Texto fornecido:
________________
A nutricionista Fernanda Marques indica que alguns alimentos podem substituir o chocolate tradicional, com base no leite, para quem não quer, ou não pode, comer o doce. São opções a alfarroba – uma “vagem” retirada da alfarrobeira, árvore nativa da costa do Mediterrâneo –, muito utilizada para substituir o cacau, com menos açúcar, menos gordura e, consequentemente, menos caloria; e os doces com cacau em pó (100%), sem açúcar, sem lactose, também vegano, e que, além de antioxidantes, possuem ação antidepressiva, anti-inflamatória e no controle da pressão arterial. Ainda pouco populares, os nibs de cacau, produzidos a partir de amêndoas gourmet selecionadas, também prometem dar um gostinho diferente para a Páscoa.
“Os nibs de cacau possuem alto valor nutricional provenientes das amêndoas e podem ser consumidos com frutas, iogurtes ou como preferir. Além de adicionar saúde no seu prato eles ainda darão um sabor muito especial e aquele gostinho de chocolate”, aconselha a especialista, que indica ainda o chocolate feito com soja. Apesar de transgênica e não tão recomendada na forma não fermentada, pode ser uma opção para ser consumida apenas nesta época do ano. Além de não ter derivado do leite (lactose, caseína, entre outros), possui baixo teor de gordura. Vai ser essa a opção do ator mirim Kaik Brum, de 11 anos, nessa Páscoa. Ainda bebê, a família descobriu que o menino era alérgico à proteína do leite de vaca em grau grave, e começou a entender as restrições de alimentação que a alergia impõe. Desde então toda a família reformulou sua alimentação.
“A questão do alimento na nossa sociedade é cultural, principalmente pelo leite de vaca estar inserido em quase todas as receitas culinárias. Como tive que fazer a restrição à proteína do leite de vaca, aprendi que a substituição era possível e poderíamos alterar receitas sem comprometer o sabor”, defende Karine Brum, de 41 anos, mãe de Kaik.![]()
________________
Trecho dos dados:
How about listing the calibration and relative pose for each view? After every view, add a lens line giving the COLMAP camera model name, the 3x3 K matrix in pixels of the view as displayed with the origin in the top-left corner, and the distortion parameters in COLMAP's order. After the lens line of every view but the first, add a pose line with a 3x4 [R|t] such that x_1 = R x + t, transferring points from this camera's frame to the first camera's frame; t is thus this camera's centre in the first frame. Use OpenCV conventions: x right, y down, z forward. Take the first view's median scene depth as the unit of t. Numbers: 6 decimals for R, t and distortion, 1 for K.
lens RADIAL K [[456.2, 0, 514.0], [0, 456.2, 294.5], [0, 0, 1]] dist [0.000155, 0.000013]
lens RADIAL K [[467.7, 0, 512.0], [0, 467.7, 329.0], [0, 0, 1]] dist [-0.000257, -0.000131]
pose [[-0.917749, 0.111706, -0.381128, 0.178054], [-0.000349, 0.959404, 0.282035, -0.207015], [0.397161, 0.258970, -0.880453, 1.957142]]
________________
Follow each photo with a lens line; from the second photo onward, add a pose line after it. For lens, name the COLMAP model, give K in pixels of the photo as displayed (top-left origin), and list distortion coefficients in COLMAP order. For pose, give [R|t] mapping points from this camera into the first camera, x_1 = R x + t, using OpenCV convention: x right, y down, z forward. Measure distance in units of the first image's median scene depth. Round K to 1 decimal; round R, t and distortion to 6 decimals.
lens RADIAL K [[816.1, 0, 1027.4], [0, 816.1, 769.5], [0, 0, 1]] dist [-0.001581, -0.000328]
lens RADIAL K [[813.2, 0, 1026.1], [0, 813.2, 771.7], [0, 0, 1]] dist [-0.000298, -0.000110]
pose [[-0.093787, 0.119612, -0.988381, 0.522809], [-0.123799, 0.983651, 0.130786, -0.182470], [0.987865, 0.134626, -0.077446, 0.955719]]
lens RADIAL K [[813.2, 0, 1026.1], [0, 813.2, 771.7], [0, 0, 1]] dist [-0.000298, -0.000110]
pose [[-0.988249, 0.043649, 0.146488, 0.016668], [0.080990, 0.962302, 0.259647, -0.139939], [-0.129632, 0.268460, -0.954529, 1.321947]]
________________
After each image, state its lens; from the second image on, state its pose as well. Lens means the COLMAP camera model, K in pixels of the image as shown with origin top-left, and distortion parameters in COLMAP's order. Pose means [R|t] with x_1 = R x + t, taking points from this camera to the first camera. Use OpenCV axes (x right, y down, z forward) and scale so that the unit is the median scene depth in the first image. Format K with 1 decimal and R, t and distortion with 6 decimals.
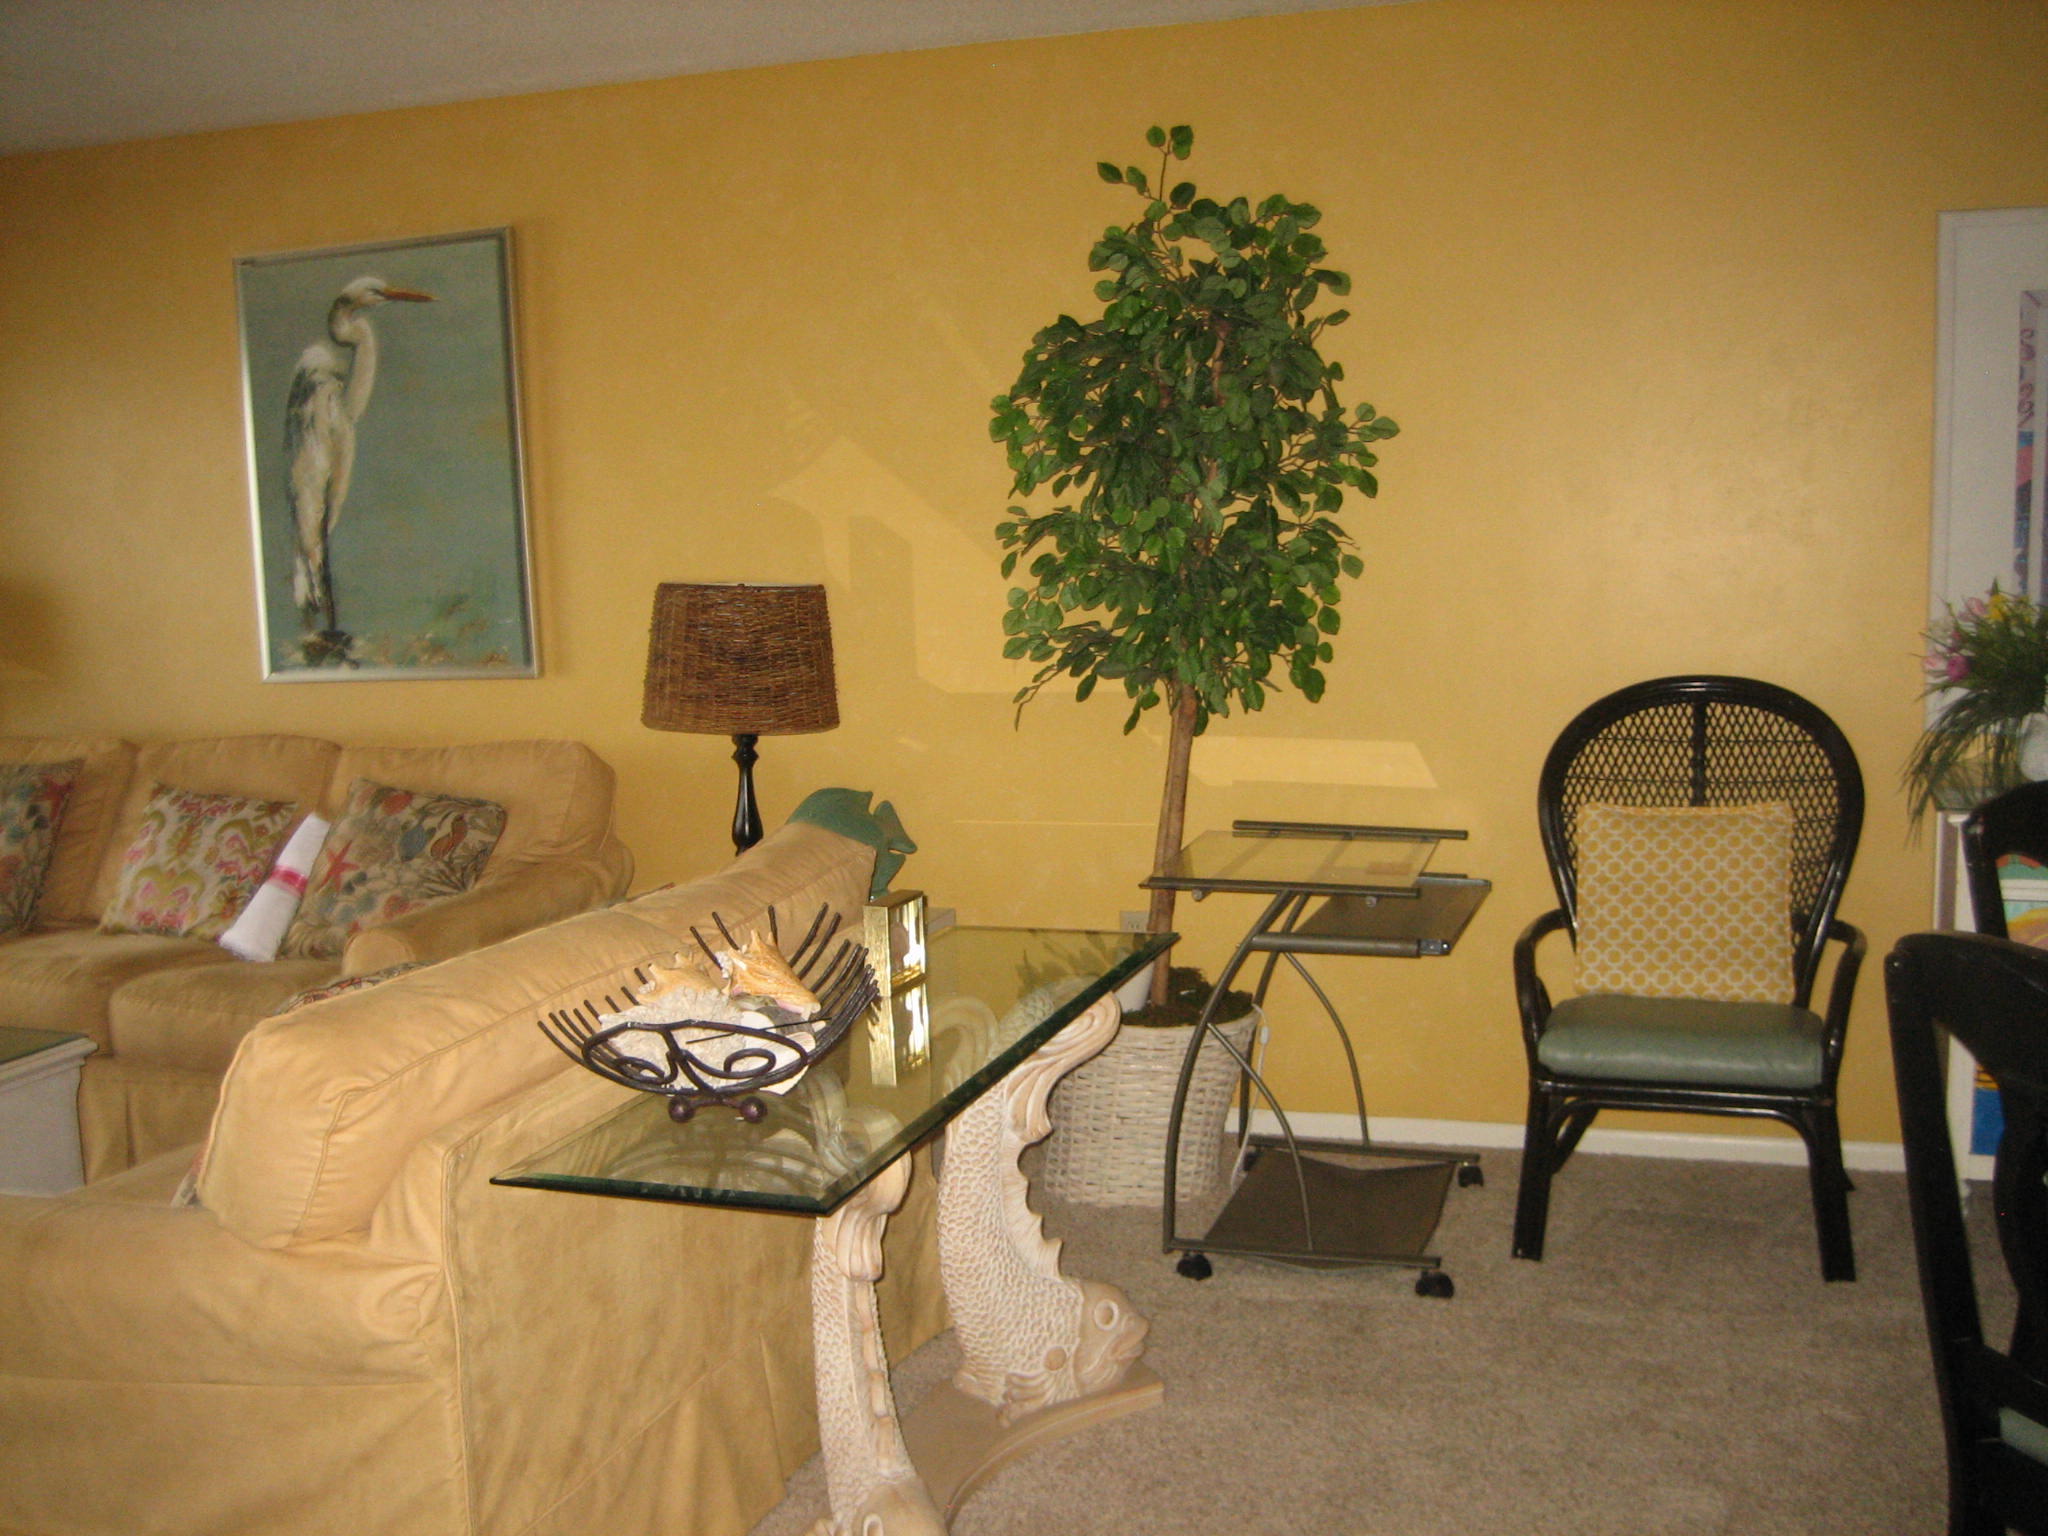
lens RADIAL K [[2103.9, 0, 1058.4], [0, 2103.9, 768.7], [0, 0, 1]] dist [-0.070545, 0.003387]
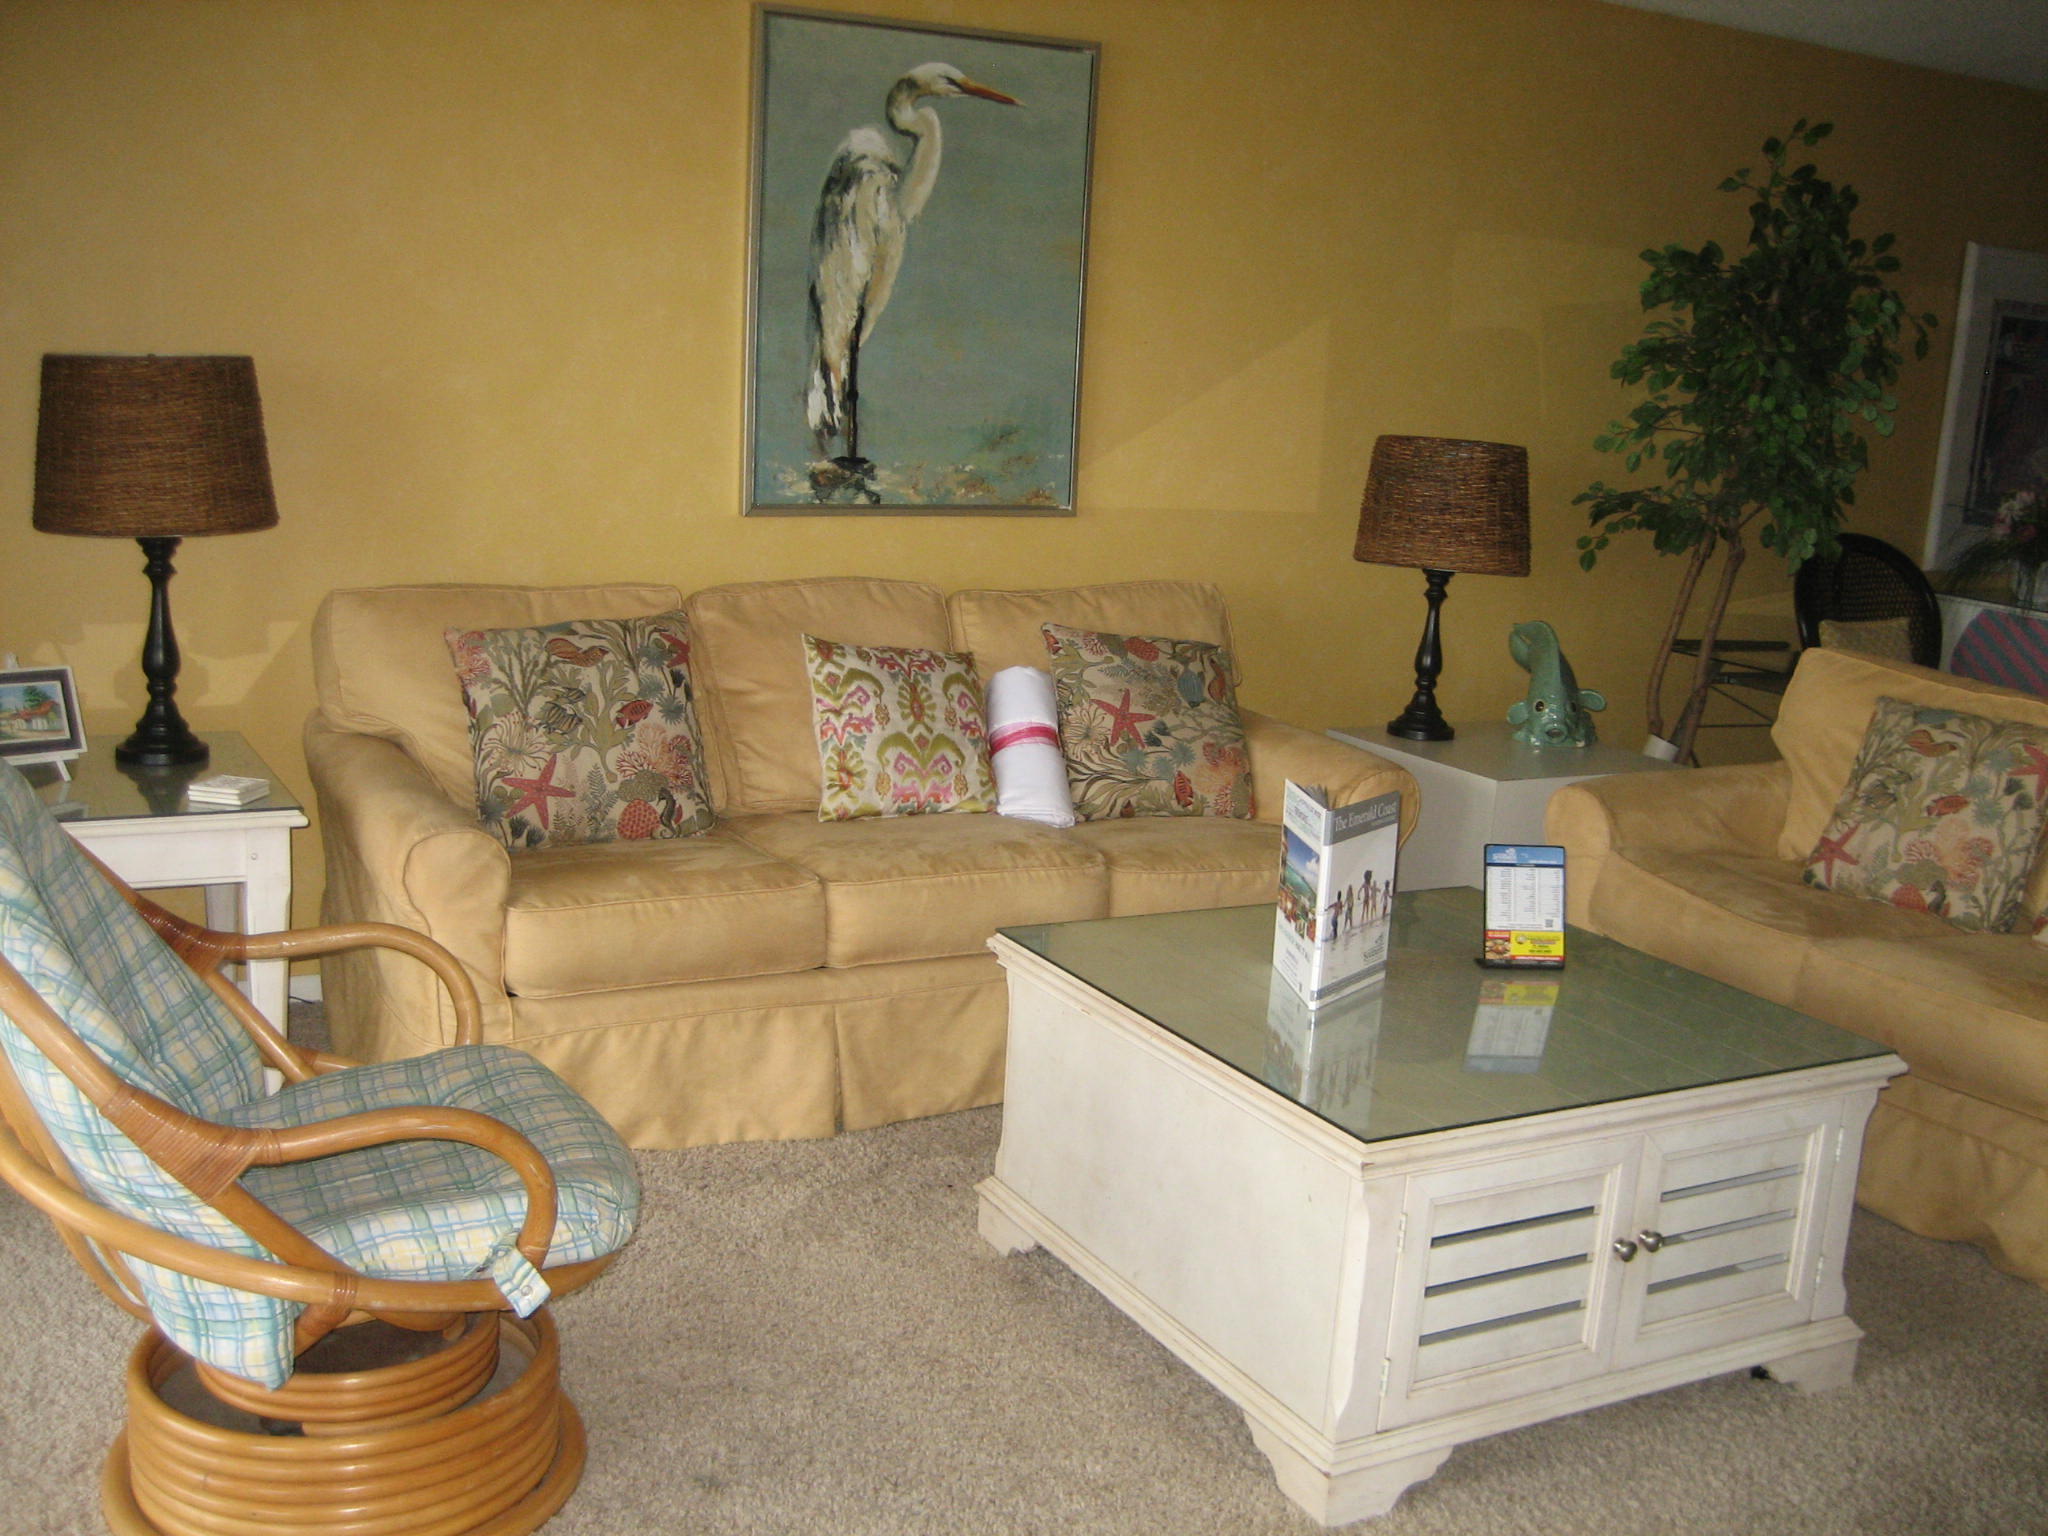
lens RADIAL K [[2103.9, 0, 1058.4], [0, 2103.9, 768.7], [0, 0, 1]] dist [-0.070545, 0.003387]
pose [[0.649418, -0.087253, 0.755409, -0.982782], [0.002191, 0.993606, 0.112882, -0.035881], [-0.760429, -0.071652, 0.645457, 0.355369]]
________________
O que fazer:
A: Cite o trecho do texto sobre alternativas ao chocolate que vai de "A nutricionista Fernanda" até "para a Páscoa.".
B: De acordo com o texto sobre alternativas ao chocolate, de que árvore é retirada a alfarroba?
C: Reescreva em forma de lista, mantendo os fatos principais, o parágrafo do texto sobre alternativas ao chocolate que começa com "Os nibs de cacau possuem".

Respostas dadas:
A:
A nutricionista Fernanda Marques indica que alguns alimentos podem substituir o chocolate tradicional, com base no leite, para quem não quer, ou não pode, comer o doce. São opções a alfarroba – uma “vagem” retirada da alfarrobeira, árvore nativa da costa do Mediterrâneo –, muito utilizada para substituir o cacau, com menos açúcar, menos gordura e, consequentemente, menos caloria; e os doces com cacau em pó (100%), sem açúcar, sem lactose, também vegano, e que, além de antioxidantes, possuem ação antidepressiva, anti-inflamatória e no controle da pressão arterial. Ainda pouco populares, os nibs de cacau, produzidos a partir de amêndoas gourmet selecionadas, também prometem dar um gostinho diferente para a Páscoa.

B: Da alfarrobeira, árvore nativa da costa do Mediterrâneo.

C:
- Os nibs de cacau têm alto valor nutricional, vindo das amêndoas, e podem ser consumidos com frutas, iogurtes ou como se preferir, dando ao prato um sabor de chocolate.
- A especialista indica também o chocolate feito com soja. Apesar de a soja ser transgênica e pouco recomendada na forma não fermentada, esse chocolate pode ser consumido apenas nesta época do ano. Ele não tem derivados do leite e tem baixo teor de gordura.
- Essa será a opção do ator mirim Kaik Brum, de 11 anos, nesta Páscoa.
- Quando ele ainda era bebê, a família descobriu que ele tinha alergia grave ao leite de vaca. Desde então, toda a família reformulou sua alimentação.